Question

How do you prove \[\left( {\sin x + \cos x} \right)(\tan x + \cot x) = \sec x + \operatorname{cs} cx?\]

Answer 1

Hint: We take left-hand side terms to prove that the right-hand side. First multiple the left-hand side terms and use the trigonometric quotient rule. We need to convert tan and cot in terms of sine and cos by using the quotient rule. Then take the least common multiple to the denominator and now take common factors to the numerator. Then we need to use the trigonometry identity formula, and the trigonometric reciprocal rule to find right-hand side terms.

Formula:
Trigonometry formula,
\[\tan x = \dfrac{{\sin x}}{{\cos x}}\] and \[\cot x = \dfrac{{\cos x}}{{\sin x}}\]
Trigonometry identity formula,
\[{\sin ^2}x + {\cos ^2}x = 1\]
Trigonometry formula,
\[\dfrac{1}{{\cos x}} = \sec x\] and \[\dfrac{1}{{\sin x}} = \operatorname{cs} cx\]

Complete answer:
First, we work to the left-hand side then find the right-hand side
The left-hand side \[ = \left( {\sin x + \cos x} \right)(\tan x + \cot x)\]
Multiple on both terms on the left-hand side
\[ = \sin x\tan x + \sin x\cos x + \cos x\tan x + \cos x\cot x\]
Now we change the \[\tan x = \dfrac{{\sin x}}{{\cos x}}\] and \[\cot x = \dfrac{{\cos x}}{{\sin x}}\]
\[ = \sin x\dfrac{{\sin x}}{{\cos x}} + \sin x\dfrac{{\cos x}}{{\sin x}} + \cos x\dfrac{{\sin x}}{{\cos x}} + \cos x\dfrac{{\cos x}}{{\sin x}}\]
Sum the denominators are same terms
\[ = \dfrac{{\left( {\sin x\sin x} \right)}}{{\cos x}} + \dfrac{{\left( {\cos x\sin x} \right)}}{{\cos x}} + \dfrac{{\left( {\sin x\cos x} \right)}}{{\sin x}} + \dfrac{{\left( {\cos x\cos x} \right)}}{{\sin x}}\]
\[ = \dfrac{{\left( {\sin x\sin x} \right) + \left( {\cos x\sin x} \right)}}{{\cos x}} + \dfrac{{\left( {\sin x\cos x} \right) + \left( {\cos x\cos x} \right)}}{{\sin x}}\]
Take least common multiply on \[\sin x\cos x\]
\[ = \dfrac{{{{\sin }^2}x\sin x + {{\sin }^2}x\cos x + \sin x{{\cos }^2}x + {{\cos }^2}x\cos x}}{{\sin x\cos x}}\]
Now we have four-part of terms in the numerator and the same denominator
And now take the common factor to the first two terms in the numerator
\[ = \dfrac{{{{\sin }^2}x(\sin x + \cos x)}}{{\sin x\cos x}}\]
And take common factor on last two terms in the numerator
\[ = \dfrac{{{{\cos }^2}x(\sin x + \cos x)}}{{\sin x\cos x}}\]
Now we reduced the four terms to two terms
\[ = \dfrac{{{{\sin }^2}x(\sin x + \cos x) + {{\cos }^2}x(\sin x + \cos x)}}{{\sin x\cos x}}\]
take common factors on both terms
\[ = \dfrac{{({{\sin }^2}x + {{\cos }^2}x)(\sin x + \cos x)}}{{\sin x\cos x}}\]
And now we use the trigonometry identity formulae \[{\sin ^2}x + {\cos ^2}x = 1\]
\[ = \dfrac{{1.(\sin x + \cos x)}}{{\sin x\cos x}}\]
\[ = \dfrac{{(\sin x + \cos x)}}{{\sin x\cos x}}\]
Now separate the terms with denominator
\[ = \dfrac{{\sin x}}{{\sin x\cos x}} + \dfrac{{\cos x}}{{\sin x\cos x}}\]

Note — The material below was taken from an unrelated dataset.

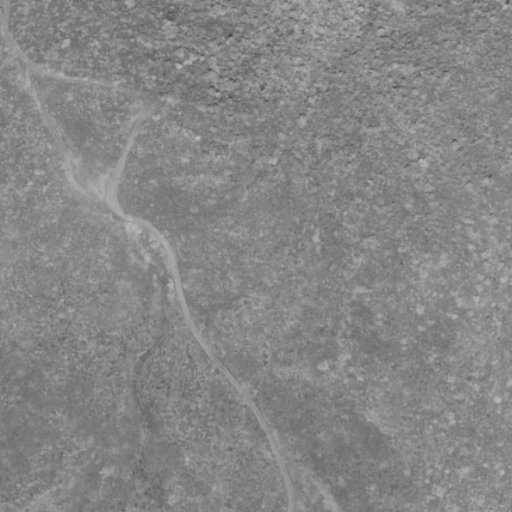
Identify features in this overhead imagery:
road: (156, 247)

The same terms in the numerator and denominator cancel that
\[ = \dfrac{1}{{\cos x}} + \dfrac{1}{{\sin x}}\]
We use the trigonometry formulae \[\dfrac{1}{{\cos x}} = \sec x\] and \[\dfrac{1}{{\sin x}} = \operatorname{cs} cx\]
\[ = \sec x + \operatorname{cs} cx\]

Note: Important multiple terms are given to concentrate. In case we just change \[\sin x\]or \[\cos x\] the whole sum gets fully mistaken. And one more that when correct steps to only use the trigonometry formula are unnecessary don’t use that. If you unnecessarily use that trigonometry formula you can't get the proper solution quickly. Don’t get confused on the numerator and denominator terms. Because sometimes it looks the same, in that time it gives more importance.